### [Task instructions]
Select every line in the records below that contains the word "right" and copy each one out in full.

### [Data to examine]

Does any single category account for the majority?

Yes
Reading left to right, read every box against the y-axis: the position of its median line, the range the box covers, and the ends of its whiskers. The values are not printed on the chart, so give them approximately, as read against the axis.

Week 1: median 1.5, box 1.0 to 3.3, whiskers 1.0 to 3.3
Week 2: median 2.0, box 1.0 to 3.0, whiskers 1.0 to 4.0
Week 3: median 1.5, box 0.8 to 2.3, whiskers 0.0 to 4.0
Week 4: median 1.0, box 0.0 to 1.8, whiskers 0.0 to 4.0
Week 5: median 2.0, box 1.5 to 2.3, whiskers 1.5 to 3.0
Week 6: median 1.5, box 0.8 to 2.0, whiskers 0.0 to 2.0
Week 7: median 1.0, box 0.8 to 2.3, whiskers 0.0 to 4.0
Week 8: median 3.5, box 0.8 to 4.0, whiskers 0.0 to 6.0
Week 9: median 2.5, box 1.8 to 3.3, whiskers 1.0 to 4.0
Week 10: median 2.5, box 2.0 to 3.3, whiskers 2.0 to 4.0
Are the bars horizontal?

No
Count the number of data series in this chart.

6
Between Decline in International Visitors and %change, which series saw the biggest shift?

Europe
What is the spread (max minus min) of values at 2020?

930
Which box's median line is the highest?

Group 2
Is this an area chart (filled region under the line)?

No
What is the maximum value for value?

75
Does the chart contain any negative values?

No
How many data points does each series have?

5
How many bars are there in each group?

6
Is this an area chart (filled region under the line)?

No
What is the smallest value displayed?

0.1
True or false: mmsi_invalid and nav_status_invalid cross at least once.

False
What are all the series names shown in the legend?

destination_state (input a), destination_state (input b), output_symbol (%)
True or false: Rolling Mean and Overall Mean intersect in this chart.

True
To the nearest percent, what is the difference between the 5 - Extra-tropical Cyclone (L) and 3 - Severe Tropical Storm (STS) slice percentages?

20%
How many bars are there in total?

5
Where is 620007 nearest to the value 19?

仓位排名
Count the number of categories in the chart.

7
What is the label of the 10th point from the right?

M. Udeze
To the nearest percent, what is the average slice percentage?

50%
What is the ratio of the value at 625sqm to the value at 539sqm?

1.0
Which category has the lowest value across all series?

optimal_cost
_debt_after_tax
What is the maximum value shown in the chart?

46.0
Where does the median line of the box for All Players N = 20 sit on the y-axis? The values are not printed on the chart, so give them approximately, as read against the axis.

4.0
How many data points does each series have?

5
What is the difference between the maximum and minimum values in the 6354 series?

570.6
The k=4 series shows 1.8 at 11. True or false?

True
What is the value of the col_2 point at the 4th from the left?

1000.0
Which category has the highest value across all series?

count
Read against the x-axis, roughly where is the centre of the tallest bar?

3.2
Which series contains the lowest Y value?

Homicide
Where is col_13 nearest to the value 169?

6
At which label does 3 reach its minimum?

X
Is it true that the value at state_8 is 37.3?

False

### [Result of the task]
Reading left to right, read every box against the y-axis: the position of its median line, the range the box covers, and the ends of its whiskers. The values are not printed on the chart, so give them approximately, as read against the axis.
What is the label of the 10th point from the right?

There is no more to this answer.